### DATASET RECORDS
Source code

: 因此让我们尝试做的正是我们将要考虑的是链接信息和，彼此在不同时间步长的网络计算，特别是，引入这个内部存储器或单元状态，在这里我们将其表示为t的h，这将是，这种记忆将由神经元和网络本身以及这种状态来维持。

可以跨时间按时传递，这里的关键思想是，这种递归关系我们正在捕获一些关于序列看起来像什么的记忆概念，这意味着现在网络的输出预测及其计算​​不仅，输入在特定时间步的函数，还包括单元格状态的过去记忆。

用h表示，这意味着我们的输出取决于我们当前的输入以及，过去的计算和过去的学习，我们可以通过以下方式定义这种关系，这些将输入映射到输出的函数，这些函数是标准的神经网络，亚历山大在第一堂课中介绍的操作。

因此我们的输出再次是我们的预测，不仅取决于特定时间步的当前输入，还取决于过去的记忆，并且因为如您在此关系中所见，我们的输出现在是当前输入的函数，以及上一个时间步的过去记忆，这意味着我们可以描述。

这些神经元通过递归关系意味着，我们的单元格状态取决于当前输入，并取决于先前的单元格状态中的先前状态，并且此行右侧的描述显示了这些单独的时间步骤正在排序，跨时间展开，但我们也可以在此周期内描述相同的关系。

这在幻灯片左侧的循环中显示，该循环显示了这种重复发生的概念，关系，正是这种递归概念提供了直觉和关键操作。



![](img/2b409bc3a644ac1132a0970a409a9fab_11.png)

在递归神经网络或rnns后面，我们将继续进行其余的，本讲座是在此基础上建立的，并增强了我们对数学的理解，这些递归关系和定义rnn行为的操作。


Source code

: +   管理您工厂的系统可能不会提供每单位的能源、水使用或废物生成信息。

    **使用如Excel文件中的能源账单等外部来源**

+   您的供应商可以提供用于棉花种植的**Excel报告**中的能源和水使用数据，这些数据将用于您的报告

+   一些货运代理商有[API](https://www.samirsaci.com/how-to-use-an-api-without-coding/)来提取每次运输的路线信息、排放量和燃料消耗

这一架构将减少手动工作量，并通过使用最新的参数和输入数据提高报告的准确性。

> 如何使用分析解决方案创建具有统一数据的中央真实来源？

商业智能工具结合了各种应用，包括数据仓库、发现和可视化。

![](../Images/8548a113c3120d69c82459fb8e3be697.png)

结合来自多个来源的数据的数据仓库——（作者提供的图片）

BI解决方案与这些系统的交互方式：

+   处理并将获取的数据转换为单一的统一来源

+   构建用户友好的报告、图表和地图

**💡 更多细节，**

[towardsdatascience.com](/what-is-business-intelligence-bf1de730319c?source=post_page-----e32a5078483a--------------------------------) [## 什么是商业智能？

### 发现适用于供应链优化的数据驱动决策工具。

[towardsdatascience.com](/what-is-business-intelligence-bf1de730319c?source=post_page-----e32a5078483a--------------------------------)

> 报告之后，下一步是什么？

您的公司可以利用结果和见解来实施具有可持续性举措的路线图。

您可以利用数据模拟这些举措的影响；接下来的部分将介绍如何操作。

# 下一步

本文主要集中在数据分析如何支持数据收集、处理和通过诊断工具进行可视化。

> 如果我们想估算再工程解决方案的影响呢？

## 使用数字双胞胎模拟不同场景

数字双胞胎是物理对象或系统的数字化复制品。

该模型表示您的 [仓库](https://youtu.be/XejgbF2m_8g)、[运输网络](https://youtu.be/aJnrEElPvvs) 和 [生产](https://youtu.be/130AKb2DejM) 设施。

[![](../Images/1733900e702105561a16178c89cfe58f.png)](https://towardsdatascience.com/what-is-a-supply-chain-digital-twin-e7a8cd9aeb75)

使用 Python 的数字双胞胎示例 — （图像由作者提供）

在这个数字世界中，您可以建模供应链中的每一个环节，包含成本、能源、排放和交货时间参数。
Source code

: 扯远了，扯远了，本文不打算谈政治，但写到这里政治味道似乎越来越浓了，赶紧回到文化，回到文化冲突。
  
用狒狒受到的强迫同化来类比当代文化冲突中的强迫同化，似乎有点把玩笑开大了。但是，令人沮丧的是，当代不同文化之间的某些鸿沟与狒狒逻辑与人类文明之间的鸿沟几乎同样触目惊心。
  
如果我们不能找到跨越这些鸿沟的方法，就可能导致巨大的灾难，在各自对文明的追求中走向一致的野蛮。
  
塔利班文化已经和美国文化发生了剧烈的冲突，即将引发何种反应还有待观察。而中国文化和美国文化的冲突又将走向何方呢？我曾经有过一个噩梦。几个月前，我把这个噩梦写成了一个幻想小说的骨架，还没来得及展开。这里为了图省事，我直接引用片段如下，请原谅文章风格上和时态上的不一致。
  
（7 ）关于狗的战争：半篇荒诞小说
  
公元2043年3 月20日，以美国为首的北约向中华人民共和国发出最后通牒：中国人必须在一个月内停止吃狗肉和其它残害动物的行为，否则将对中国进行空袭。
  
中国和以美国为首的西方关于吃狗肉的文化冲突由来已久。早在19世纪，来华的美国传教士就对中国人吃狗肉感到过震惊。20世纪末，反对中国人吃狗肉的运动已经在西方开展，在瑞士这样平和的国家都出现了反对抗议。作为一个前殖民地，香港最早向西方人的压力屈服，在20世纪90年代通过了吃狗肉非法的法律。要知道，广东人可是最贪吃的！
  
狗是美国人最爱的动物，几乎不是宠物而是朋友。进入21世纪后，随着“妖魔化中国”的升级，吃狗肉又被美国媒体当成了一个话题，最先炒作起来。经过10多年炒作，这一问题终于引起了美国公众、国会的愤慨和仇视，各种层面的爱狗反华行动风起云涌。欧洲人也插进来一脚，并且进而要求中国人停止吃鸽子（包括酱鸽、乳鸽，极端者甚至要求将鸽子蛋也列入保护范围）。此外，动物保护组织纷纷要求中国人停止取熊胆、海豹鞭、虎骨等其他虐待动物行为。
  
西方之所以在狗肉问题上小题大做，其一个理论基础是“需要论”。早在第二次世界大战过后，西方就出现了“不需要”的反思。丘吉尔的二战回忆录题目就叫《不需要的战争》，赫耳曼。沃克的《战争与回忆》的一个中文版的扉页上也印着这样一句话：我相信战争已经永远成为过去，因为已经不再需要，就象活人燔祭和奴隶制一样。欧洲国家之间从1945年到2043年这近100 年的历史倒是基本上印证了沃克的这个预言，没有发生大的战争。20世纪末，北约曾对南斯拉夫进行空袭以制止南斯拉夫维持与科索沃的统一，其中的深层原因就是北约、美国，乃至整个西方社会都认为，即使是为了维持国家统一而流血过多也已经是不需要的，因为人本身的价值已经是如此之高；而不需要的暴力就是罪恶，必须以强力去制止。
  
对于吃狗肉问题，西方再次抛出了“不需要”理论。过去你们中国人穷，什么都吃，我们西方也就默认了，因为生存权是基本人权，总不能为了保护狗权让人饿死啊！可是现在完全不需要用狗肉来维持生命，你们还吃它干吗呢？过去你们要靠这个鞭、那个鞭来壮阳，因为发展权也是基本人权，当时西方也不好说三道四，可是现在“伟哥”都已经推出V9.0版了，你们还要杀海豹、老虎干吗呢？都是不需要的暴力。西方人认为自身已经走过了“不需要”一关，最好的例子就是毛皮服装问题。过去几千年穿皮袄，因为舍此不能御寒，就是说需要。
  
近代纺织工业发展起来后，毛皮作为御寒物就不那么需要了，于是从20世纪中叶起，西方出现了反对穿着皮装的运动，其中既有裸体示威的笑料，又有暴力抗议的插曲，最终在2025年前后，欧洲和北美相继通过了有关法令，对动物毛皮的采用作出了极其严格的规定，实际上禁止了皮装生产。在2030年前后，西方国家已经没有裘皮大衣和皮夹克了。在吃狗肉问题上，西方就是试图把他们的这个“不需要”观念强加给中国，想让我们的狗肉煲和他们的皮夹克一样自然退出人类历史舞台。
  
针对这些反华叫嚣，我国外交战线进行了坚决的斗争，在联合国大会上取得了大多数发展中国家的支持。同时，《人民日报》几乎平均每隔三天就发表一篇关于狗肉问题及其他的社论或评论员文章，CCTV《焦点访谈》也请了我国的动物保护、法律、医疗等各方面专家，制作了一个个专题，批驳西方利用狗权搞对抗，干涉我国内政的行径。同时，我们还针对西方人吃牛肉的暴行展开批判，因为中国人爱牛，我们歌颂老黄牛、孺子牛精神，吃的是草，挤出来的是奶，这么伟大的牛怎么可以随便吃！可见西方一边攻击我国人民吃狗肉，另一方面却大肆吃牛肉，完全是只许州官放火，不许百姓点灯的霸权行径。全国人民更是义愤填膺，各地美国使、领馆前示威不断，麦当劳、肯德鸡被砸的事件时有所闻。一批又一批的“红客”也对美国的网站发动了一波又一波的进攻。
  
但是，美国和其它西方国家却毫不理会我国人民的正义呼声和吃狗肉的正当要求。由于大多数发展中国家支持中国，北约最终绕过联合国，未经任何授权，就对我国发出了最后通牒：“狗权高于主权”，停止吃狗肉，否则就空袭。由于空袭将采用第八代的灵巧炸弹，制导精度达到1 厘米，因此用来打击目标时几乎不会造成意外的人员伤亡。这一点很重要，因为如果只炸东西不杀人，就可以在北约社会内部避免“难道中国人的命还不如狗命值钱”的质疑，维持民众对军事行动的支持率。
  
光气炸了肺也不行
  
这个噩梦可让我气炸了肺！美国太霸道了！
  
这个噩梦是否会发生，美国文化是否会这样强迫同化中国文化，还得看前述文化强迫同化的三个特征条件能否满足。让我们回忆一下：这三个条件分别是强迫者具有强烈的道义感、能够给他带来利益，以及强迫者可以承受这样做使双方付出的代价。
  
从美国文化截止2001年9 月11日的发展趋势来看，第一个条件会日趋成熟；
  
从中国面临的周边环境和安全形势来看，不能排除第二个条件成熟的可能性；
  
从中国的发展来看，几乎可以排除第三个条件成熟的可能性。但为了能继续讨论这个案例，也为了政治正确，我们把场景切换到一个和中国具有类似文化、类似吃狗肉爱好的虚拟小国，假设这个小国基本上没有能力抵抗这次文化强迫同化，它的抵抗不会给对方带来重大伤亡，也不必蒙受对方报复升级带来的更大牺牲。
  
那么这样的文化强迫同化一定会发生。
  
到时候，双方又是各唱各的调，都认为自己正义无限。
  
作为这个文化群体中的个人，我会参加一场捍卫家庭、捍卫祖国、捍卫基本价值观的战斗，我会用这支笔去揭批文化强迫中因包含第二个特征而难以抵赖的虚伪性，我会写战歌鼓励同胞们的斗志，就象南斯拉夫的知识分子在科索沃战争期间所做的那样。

### YOUR OBJECTIVE
Give back precisely the lines above that start at the line containing "近代纺织工业发展起来后，毛皮" and end at the line containing "这个噩梦可让我气炸了肺！美国太霸道了！", inclusive. No other lines belong in the output.

### REPLY TO THE EXERCISE
近代纺织工业发展起来后，毛皮作为御寒物就不那么需要了，于是从20世纪中叶起，西方出现了反对穿着皮装的运动，其中既有裸体示威的笑料，又有暴力抗议的插曲，最终在2025年前后，欧洲和北美相继通过了有关法令，对动物毛皮的采用作出了极其严格的规定，实际上禁止了皮装生产。在2030年前后，西方国家已经没有裘皮大衣和皮夹克了。在吃狗肉问题上，西方就是试图把他们的这个“不需要”观念强加给中国，想让我们的狗肉煲和他们的皮夹克一样自然退出人类历史舞台。
  
针对这些反华叫嚣，我国外交战线进行了坚决的斗争，在联合国大会上取得了大多数发展中国家的支持。同时，《人民日报》几乎平均每隔三天就发表一篇关于狗肉问题及其他的社论或评论员文章，CCTV《焦点访谈》也请了我国的动物保护、法律、医疗等各方面专家，制作了一个个专题，批驳西方利用狗权搞对抗，干涉我国内政的行径。同时，我们还针对西方人吃牛肉的暴行展开批判，因为中国人爱牛，我们歌颂老黄牛、孺子牛精神，吃的是草，挤出来的是奶，这么伟大的牛怎么可以随便吃！可见西方一边攻击我国人民吃狗肉，另一方面却大肆吃牛肉，完全是只许州官放火，不许百姓点灯的霸权行径。全国人民更是义愤填膺，各地美国使、领馆前示威不断，麦当劳、肯德鸡被砸的事件时有所闻。一批又一批的“红客”也对美国的网站发动了一波又一波的进攻。
  
但是，美国和其它西方国家却毫不理会我国人民的正义呼声和吃狗肉的正当要求。由于大多数发展中国家支持中国，北约最终绕过联合国，未经任何授权，就对我国发出了最后通牒：“狗权高于主权”，停止吃狗肉，否则就空袭。由于空袭将采用第八代的灵巧炸弹，制导精度达到1 厘米，因此用来打击目标时几乎不会造成意外的人员伤亡。这一点很重要，因为如果只炸东西不杀人，就可以在北约社会内部避免“难道中国人的命还不如狗命值钱”的质疑，维持民众对军事行动的支持率。
  
光气炸了肺也不行
  
这个噩梦可让我气炸了肺！美国太霸道了！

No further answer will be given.